In 1777, Priestly was following up work for a paper he would call "Experiments and
Observations on Different Kinds of Air." He knew there was a mysterious layer of vapor
which would often extinguish the candles brewers used to check their fermentation tanks.
As he poked and pried he tried any number of practical experiments with this layer. One
day he was sloshing some water around from one glass to another just above the
fermenting beer when he noticed the water was getting fizzy. Eureka! Although he didn't
know it, the "fixed air" he discovered was C02. While it is most closely associated with
soft drinks, it's used by nearly every industry imaginable and is a common welding gas.
Of course there's also the story of Dr. Robert Gorrie who changed brewing and life with
his search for a cure to malaria. The good doctor was convinced the malady his patients
suffered was caused by the foul air of the swamps and that he could cure his patients if he
could only "condition" the air.
Poor Gorrie, he was so close, he got the swamp part right, but it was the water in
swamps, not the air, that was a breeding ground for his patients malaria. Regardless, a
determined Gorrie doggedly pursued his bad air theory until he had discovered a way to
cool the wretched air of the southern US, and he did it with amachine he invented that
supplied refrigeration. Professor C.P.Linde improved upon Gorrie's prototype and
introduced his own machine in 1873. By the early 1880's commercial models were
appearing and it was brewers who first lined up for one of the new machines and their
orders eventually made mass production possible. You see, before refrigeration brewers
were forced into locating their breweries near an area of caves which would provide the
cool temperatures needed for fermentation. Gorrie's work meant you could start a brewery
anywhere and brew through the hottest of summer months.
It wasn't long until some, like Anheuser-Busch, adapted refrigeration machines to rail
cars for shipping beer to virtually any place in America. There was such a demand for the
new refrigerated cars that A-B soon had a lucrative subsidiary devoted to the
manufacturing of rail cars. Combined with the development of the country's rail transport
system it brought about a significant change in the American diet. Fresh fruits and
vegetables became as common in the major cities as they were around the orchards in
which they were grown. Thanks in part to breweries.
All this is not as farfetched as it seems, it's not incorrect to credit breweries for much of
what we take for granted in our everyday lives.
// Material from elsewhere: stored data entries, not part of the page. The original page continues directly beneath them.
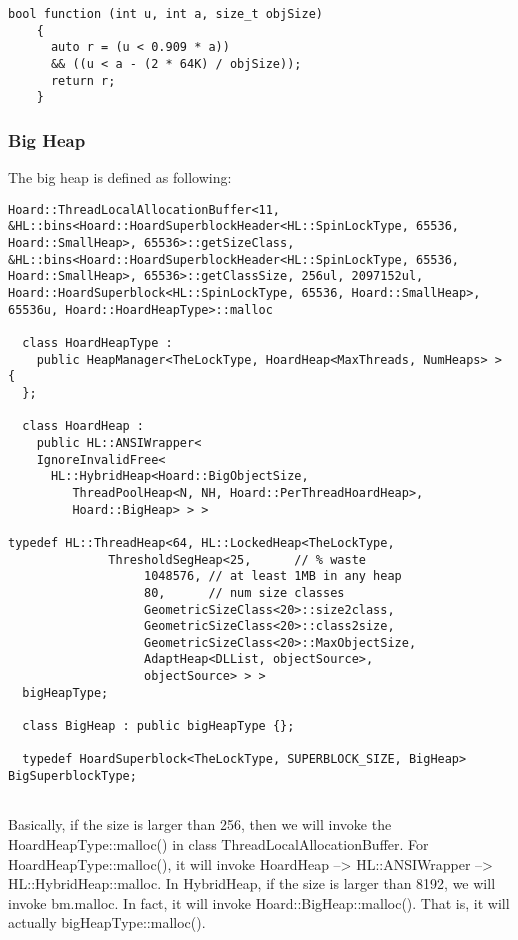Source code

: \begin{lstlisting}
bool function (int u, int a, size_t objSize)
    {
      auto r = (u < 0.909 * a)) 
      && ((u < a - (2 * 64K) / objSize));
      return r;
    }
\end{lstlisting}


\subsubsection{Big Heap}

The big heap is defined as following:
\begin{lstlisting}
Hoard::ThreadLocalAllocationBuffer<11, &HL::bins<Hoard::HoardSuperblockHeader<HL::SpinLockType, 65536, Hoard::SmallHeap>, 65536>::getSizeClass, &HL::bins<Hoard::HoardSuperblockHeader<HL::SpinLockType, 65536, Hoard::SmallHeap>, 65536>::getClassSize, 256ul, 2097152ul, Hoard::HoardSuperblock<HL::SpinLockType, 65536, Hoard::SmallHeap>, 65536u, Hoard::HoardHeapType>::malloc

  class HoardHeapType :
    public HeapManager<TheLockType, HoardHeap<MaxThreads, NumHeaps> > {
  };

  class HoardHeap :
    public HL::ANSIWrapper<
    IgnoreInvalidFree<
      HL::HybridHeap<Hoard::BigObjectSize,
         ThreadPoolHeap<N, NH, Hoard::PerThreadHoardHeap>,
         Hoard::BigHeap> > >

typedef HL::ThreadHeap<64, HL::LockedHeap<TheLockType,
              ThresholdSegHeap<25,      // % waste
                   1048576, // at least 1MB in any heap
                   80,      // num size classes
                   GeometricSizeClass<20>::size2class,
                   GeometricSizeClass<20>::class2size,
                   GeometricSizeClass<20>::MaxObjectSize,
                   AdaptHeap<DLList, objectSource>,
                   objectSource> > >
  bigHeapType;
  
  class BigHeap : public bigHeapType {};
  
  typedef HoardSuperblock<TheLockType, SUPERBLOCK_SIZE, BigHeap> BigSuperblockType;
	
\end{lstlisting}


Basically, if the size is larger than 256, then we will invoke the HoardHeapType::malloc() in class ThreadLocalAllocationBuffer. For HoardHeapType::malloc(), it will invoke HoardHeap --> HL::ANSIWrapper --> HL::HybridHeap::malloc. 
In HybridHeap, if the size is larger than 8192, we will invoke bm.malloc. In fact, it will invoke Hoard::BigHeap::malloc(). That is, it will actually bigHeapType::malloc().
Just think of the string of events: brewery
to steam engine to power plant to electrical generation to the refrigerator that holds your
snacks and beers during the Super Bowl. Of course another path might look like, brewery
to discovery of CO2 to improved welding to advanced fabrication to modern air travel; or
you could spin off from that initial discovery to CO2 loaded lasers, to compact disc players
and computer CD ROM or to fiber optics and virtually instant world-wide communication.
Even more significant is the place where all these innovations come together. In this case
the path runs from Pasteur who discovered food preservation in a brewery, to Priestly and
his "fixed air", to Gorrie's refrigeration, to new welding methods and lasers. All that comes
together in a device which needs preserved food, cooled gas storage cylinders, high tech
welds and lasers. That device helps you see news as it happens anywhere in the world,
predicts the next day's weather, and can tell you your position on earth in a deep fog on the
darkest of nights. All that happens because inventions connected with breweries are
absolutely vital in building space vehicles.
We could cite even more brewery driven inventions and they'd range from light weight
cans to breakthroughs in ceramics. At times these are driven by the brewery and at others
they're adapted by the brewery, but all the while they're spinning off even newer inventions
and creating even more impact. So the next time you sit back and enjoy a tall cool one think
about the next technological change lurking beneath the surface in your glass.